Text excerpt:
▽

These comments, mostly taken from the first round of FT proposal reviews, demonstrate the type of comments that can be useful to PIs.

 

  • This proposal explains well how the data will be used to study the accretion rate evolution.
  • More details on confronting data with explosion models would be helpful in explaining how these observations would uncover the underlying physics.
  • The scientific goal is clearly presented. However, this assumes all the unexpected features in [the target] are universal among all Type Ia SNe, which does not seem to be strongly supported by evidence.
  • The experimental design is well justified, aiming to both capture important features and to probe their evolution between the three requested epochs.
  • Although a lot of information about the dust, the SFR etc. could be extracted, the link to the scientific goal of understanding the physics of the evolution of the Hubble sequence is not clearly established.
  • The outstanding questions they will answer are clearly outlined, the target selection is well justified and the team has the expertise to reduce and analyse the data promptly.
  • The authors clearly justify the need to get H alpha maps for their candidates. They explain clearly why the small scale star formation is an interesting question and how they will derive the extinction values.

△

[Items listed in a dataset]
▽

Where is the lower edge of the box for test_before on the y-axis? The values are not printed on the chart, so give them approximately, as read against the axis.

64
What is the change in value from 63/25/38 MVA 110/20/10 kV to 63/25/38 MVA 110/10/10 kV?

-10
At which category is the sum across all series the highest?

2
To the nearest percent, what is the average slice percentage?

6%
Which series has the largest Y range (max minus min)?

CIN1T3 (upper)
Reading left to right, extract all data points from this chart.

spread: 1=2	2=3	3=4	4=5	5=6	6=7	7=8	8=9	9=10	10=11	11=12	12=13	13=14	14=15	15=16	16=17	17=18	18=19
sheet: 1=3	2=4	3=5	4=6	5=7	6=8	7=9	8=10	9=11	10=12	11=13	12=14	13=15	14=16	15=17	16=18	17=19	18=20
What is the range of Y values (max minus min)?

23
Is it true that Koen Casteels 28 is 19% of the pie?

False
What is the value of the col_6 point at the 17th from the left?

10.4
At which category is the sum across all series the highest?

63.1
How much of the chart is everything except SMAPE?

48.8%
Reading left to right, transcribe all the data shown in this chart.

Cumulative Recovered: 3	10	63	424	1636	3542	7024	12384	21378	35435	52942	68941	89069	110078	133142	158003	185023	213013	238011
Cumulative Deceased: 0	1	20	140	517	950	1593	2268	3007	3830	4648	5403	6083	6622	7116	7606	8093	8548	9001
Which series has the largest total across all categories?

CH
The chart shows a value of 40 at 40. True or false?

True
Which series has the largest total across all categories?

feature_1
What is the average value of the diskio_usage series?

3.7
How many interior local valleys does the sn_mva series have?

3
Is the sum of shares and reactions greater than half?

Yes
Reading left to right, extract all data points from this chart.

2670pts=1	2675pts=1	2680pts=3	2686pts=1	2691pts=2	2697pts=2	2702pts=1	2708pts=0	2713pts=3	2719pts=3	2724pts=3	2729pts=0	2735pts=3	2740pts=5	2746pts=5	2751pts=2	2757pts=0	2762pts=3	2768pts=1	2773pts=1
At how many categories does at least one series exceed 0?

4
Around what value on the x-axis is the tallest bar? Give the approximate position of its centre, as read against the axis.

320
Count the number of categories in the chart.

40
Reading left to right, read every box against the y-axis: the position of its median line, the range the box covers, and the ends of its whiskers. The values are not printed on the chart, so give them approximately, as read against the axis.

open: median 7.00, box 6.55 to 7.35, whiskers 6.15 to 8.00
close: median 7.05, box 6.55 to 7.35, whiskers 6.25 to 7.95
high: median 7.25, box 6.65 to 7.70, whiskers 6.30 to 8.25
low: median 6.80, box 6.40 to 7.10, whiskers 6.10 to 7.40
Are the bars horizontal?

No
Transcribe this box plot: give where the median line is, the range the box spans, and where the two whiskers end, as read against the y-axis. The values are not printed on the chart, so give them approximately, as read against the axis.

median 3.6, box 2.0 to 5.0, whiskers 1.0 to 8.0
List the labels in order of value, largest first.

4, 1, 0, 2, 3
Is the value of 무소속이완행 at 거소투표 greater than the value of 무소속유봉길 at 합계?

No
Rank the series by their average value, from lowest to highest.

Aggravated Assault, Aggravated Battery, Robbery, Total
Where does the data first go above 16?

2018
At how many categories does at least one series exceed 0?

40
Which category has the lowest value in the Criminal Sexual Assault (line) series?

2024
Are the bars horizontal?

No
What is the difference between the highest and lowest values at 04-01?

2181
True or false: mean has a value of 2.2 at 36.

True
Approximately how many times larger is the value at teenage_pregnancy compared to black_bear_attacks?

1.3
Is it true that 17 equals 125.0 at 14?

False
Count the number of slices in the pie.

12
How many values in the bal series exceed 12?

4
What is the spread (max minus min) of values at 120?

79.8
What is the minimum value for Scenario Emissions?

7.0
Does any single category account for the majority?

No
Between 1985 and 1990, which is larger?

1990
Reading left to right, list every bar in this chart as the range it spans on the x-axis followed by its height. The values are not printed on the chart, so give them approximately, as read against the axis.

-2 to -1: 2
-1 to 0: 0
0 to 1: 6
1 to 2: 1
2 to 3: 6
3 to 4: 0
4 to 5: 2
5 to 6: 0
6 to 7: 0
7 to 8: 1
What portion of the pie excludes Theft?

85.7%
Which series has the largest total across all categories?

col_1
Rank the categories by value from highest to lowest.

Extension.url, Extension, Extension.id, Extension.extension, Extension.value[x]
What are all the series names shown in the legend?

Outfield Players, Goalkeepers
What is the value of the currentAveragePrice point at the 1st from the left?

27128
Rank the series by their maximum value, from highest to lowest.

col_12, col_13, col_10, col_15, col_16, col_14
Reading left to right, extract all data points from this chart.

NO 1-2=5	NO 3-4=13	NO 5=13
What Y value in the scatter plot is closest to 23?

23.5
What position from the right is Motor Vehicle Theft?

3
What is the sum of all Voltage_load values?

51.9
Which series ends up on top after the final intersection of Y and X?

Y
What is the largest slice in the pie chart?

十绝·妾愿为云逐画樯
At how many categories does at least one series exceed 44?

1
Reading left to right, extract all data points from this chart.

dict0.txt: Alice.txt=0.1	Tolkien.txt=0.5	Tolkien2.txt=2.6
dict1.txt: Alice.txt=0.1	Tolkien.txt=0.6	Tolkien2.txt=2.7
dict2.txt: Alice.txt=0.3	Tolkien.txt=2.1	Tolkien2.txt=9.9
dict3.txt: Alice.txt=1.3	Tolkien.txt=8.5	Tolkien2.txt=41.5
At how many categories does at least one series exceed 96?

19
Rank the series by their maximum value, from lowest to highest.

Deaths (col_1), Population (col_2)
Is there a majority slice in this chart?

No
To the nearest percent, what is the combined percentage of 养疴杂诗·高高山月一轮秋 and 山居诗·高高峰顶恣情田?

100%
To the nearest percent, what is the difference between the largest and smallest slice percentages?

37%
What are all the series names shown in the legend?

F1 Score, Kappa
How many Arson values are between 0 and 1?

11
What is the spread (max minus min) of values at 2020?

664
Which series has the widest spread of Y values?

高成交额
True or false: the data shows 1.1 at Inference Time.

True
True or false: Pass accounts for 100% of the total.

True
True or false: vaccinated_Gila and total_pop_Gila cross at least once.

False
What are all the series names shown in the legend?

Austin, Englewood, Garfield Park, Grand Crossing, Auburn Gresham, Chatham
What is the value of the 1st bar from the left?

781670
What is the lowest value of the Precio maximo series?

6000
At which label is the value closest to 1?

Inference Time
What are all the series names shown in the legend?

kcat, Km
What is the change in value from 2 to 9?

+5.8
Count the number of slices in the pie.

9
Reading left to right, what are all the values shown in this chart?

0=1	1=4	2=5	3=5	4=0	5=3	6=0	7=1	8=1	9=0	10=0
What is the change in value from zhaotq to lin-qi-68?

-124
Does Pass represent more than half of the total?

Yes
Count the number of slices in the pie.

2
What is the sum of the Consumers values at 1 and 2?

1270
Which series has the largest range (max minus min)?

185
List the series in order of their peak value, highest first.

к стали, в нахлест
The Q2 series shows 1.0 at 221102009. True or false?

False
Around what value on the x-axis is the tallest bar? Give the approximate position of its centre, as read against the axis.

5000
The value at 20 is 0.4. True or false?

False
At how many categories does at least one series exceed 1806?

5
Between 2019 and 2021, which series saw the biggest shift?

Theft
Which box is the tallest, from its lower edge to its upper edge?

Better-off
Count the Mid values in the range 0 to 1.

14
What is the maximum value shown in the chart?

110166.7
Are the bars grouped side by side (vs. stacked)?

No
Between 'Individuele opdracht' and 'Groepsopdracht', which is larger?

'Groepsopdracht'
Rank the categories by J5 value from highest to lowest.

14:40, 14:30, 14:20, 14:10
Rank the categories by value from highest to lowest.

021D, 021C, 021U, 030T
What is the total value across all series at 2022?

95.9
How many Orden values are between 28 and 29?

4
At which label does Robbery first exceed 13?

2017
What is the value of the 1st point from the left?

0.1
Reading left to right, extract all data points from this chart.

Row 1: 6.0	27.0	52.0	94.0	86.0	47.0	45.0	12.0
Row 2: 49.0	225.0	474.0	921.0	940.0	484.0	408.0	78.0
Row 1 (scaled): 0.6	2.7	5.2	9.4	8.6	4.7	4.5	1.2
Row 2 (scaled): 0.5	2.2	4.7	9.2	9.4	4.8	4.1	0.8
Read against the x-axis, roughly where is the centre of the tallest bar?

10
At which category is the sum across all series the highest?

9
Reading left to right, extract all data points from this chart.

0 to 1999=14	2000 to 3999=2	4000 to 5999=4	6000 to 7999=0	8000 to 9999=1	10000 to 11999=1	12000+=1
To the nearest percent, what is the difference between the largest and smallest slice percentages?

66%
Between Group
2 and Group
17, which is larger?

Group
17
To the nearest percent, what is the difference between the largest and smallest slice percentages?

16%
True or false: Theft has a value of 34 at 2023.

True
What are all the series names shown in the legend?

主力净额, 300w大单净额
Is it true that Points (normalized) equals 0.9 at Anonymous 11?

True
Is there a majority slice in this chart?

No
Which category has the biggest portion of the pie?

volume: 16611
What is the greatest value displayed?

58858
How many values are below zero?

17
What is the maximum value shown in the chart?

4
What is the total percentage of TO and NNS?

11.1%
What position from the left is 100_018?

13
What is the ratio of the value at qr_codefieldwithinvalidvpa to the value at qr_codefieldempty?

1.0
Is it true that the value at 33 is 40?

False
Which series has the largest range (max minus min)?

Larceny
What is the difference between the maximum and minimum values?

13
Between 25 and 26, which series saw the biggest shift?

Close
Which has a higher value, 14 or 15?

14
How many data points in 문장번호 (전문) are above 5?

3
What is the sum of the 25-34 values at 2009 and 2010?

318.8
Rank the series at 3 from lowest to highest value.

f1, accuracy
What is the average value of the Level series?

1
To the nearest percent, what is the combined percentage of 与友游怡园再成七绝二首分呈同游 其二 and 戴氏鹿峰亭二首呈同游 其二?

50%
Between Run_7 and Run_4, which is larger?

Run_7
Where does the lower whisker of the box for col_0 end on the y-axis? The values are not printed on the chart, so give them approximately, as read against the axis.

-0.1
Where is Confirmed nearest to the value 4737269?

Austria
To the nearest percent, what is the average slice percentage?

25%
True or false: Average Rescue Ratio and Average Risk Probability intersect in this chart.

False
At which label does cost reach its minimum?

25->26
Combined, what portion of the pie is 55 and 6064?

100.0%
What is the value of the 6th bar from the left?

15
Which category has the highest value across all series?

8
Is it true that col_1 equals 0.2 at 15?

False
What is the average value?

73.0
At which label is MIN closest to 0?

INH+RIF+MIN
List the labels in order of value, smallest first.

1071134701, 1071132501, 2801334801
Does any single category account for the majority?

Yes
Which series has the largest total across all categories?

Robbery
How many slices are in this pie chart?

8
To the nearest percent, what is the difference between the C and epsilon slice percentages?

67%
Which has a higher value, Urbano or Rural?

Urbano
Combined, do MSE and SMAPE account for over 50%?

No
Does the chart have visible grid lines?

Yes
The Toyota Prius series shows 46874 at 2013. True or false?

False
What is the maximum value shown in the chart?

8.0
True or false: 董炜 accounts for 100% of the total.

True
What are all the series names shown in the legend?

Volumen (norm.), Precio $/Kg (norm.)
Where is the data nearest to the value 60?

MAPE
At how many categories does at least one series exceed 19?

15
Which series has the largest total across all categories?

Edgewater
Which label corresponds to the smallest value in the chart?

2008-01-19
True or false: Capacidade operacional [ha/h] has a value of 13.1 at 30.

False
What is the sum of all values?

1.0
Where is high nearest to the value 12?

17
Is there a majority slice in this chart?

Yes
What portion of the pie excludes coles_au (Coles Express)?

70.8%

△

Aim of the exercise:
Copy the proposal review comments in full, word for word. Use only the proposal review comments and set the rows aside.

Answer box:
These comments, mostly taken from the first round of FT proposal reviews, demonstrate the type of comments that can be useful to PIs.

 

  • This proposal explains well how the data will be used to study the accretion rate evolution.
  • More details on confronting data with explosion models would be helpful in explaining how these observations would uncover the underlying physics.
  • The scientific goal is clearly presented. However, this assumes all the unexpected features in [the target] are universal among all Type Ia SNe, which does not seem to be strongly supported by evidence.
  • The experimental design is well justified, aiming to both capture important features and to probe their evolution between the three requested epochs.
  • Although a lot of information about the dust, the SFR etc. could be extracted, the link to the scientific goal of understanding the physics of the evolution of the Hubble sequence is not clearly established.
  • The outstanding questions they will answer are clearly outlined, the target selection is well justified and the team has the expertise to reduce and analyse the data promptly.
  • The authors clearly justify the need to get H alpha maps for their candidates. They explain clearly why the small scale star formation is an interesting question and how they will derive the extinction values.